Changing health insurance after getting sick? - free market scenario

I pd the Hospital somewhere around 150 to 250 a yr American lump sum for one yr.Any urgent care I go there , zero bill .
What if you're really far from that hospital when you have a medical emergency?
 
What difference does it make?

Some of us are ld enough to remember a time when insurance policies were pretty much just major medical. In a free market, we would be able to choose that.
Changing insurance after getting sick means you do not actually understand insurance. Let's talk about cars. Changing policies after you've already had an accident? Good luck.
Read my scenario in my OP.
 
What if you're really far from that hospital when you have a medical emergency?
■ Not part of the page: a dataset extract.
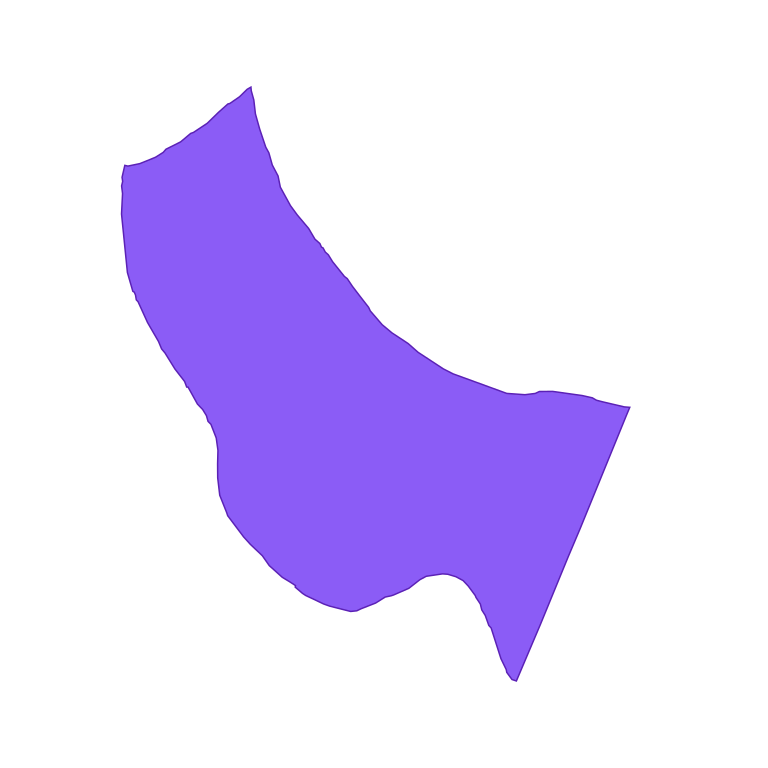 the district of La Democracia, Huehuetenango, Guatemala, rotated 173°
{"feature_id": "79465075B38360675898536", "entity_name": "La Democracia", "entity_type": "district", "adm_level": 2, "iso_a3": "GTM", "parent_name": "Guatemala", "parent_adm1": "Huehuetenango", "projection": "albers", "projection_center": [-91.866, 15.617], "detail": "fine", "context": "isolated", "style": "filled", "palette": "violet", "viewbox_px": 768, "rotation_deg": 173, "n_neighbors": 0, "source": "geoboundaries", "source_scale": "gbopen_adm2", "svg_char_len": 1786}
<svg xmlns="http://www.w3.org/2000/svg" viewBox="0 0 768 768"><g transform="rotate(173 384 384)"><path d="M614.6,632.6L618.8,621.1L618.7,616.9L620.3,612.6L620.3,604.9L623.8,584.7L625.1,525.9L622.0,506.6L620.7,505.6L619.8,502.6L619.6,497.7L618.1,495.7L611.2,473.8L602.6,453.6L600.5,446.0L597.6,441.5L589.6,424.2L581.6,410.8L580.2,405.0L578.9,404.8L577.4,401.2L571.6,386.8L567.1,380.8L564.1,374.2L563.2,368.3L560.7,365.1L557.1,350.9L556.9,338.3L558.9,325.0L560.5,311.1L560.6,293.6L555.8,275.4L555.2,272.3L553.4,269.2L542.0,249.4L536.1,241.0L525.7,228.4L520.0,217.7L508.5,204.5L502.0,199.4L496.4,194.7L496.9,193.2L490.5,186.2L487.6,183.7L470.7,173.0L464.9,170.1L444.8,162.3L438.6,162.2L434.2,163.7L419.0,167.6L408.8,172.4L402.8,172.9L400.3,173.4L384.2,178.2L372.2,185.4L365.5,188.0L349.1,188.4L343.9,187.4L336.0,183.9L329.4,179.2L325.0,173.2L319.2,162.9L318.7,160.9L315.2,153.9L314.5,147.9L311.7,141.9L309.4,131.6L307.4,128.8L301.4,97.1L297.5,85.7L297.3,82.8L293.0,75.1L288.8,73.1L258.0,126.4L222.2,190.1L206.8,216.8L147.4,323.0L142.9,330.9L148.3,332.0L169.0,339.6L175.1,342.0L178.9,344.9L188.7,348.4L217.5,356.1L230.7,357.6L235.0,356.2L245.4,356.2L263.3,359.7L314.3,385.7L323.3,391.8L346.3,411.3L355.1,421.2L369.9,433.8L378.6,443.1L388.7,458.2L389.9,461.9L397.0,473.8L403.4,484.7L407.6,493.0L410.2,495.6L420.1,511.6L423.5,519.0L426.2,522.1L427.9,526.5L429.4,527.5L430.5,531.2L434.9,536.2L439.8,547.5L449.5,562.4L455.1,572.4L462.9,592.0L463.8,603.4L468.2,615.0L470.1,627.5L472.5,633.5L476.3,652.1L478.7,667.8L478.6,681.8L480.0,691.2L479.9,694.9L483.9,693.2L492.4,686.7L502.9,681.2L504.8,681.0L515.2,673.8L527.7,664.3L542.5,656.9L545.3,656.3L556.4,649.1L571.8,643.6L574.9,640.8L583.2,636.9L599.5,632.5L611.6,631.5L614.6,632.6Z" fill="#8b5cf6" stroke="#5b21b6" stroke-width="1.5"/></g></svg>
Well in the years I spent in the Third World about the only place to seek any real medical care you did not perform yourself was A Hospital in a large City. Everything was so cheap though , you could pay cash with what was in your pocket at a Dr or Pharmacy if there was one .
 
Well in the years I spent in the Third World about the only place to seek any real medical care you did not perform yourself was A Hospital in a large City. Everything was so cheap though , you could pay cash with what was in your pocket at a Dr or Pharmacy if there was one .
I'm more concerned about in this country needing expensive emergency medical care away from the hospital you pre-paid at.
 
Currently, a hospital has to grant emergency treatment without concern about payment. Absent that rule, hospitals could institute some sort of reciprocal agreements to treat somebody covered by another hospital's plans- whether that takes the form of having the hospital with the policy to pay the other hospital or just to assume they end up treating as many of their patients as you treat of their patients and assume it balances out.
 
Read my scenario in my OP.

You get what you pay for. If you pay for company A to insure you, then company A insures you. People with insurance don't have a right to change policies mid-treatment any more than the company does.

It isn't pre-paid medical care.
 
But my question is what happens if the insurance company goes out of business mid-treatment?

If you cared to find that out, there are numerous examples out there right now. Companies go out of business, merge, change the terms of a plan (at renewal), etc., all the time. Providers change their participation in networks as well.

Usually the provider is left holding the bag.

Consider a third party administrator that acts as the facilitator for several insurance companies. It guarantees payment, it provides authorization and staffing services, and it negotiates contracts. Now consider that it goes out of business.

Several things start to happen.

The first is that some notice has to be given by the insurance company (or third party administrator) to the providers. Unfortunately, this notice doesn't have to be particularly long and since the company's going out of business it doesn't have much to fear.

The second is that patients will have to find someplace that directly accepts their insurance. This might be the same provider. It might not. Reasonable efforts have to be made not to interrupt care; there is no coldhearted turning off someone's IV because they cannot pay. That would be exceptionally bad for business even if it were no longer illegal.

The third is that the provider will try to work directly with the insurance company to make all debts whole. This is going to fail, but the degree to which it fails varies. In instances where the provider didn't used to take the insurance directly (hence the need for a third party administrator), it can sometimes lead to direct contracts that benefit both parties. Most of the time it's going to wind up reminding the provider why they didn't want to take XYZ Insurance directly to start with.

There might also be lawsuits involved to get the insurer or third party administrator to pay out, but good luck with that. By the time a health insurer is going belly up, there's not much to confiscate.

The long and short of it is that lifesaving care continues, other insurers will likely be willing to provide similar coverage at a similar rate, and providers get a much shorter end of that stick than the patients.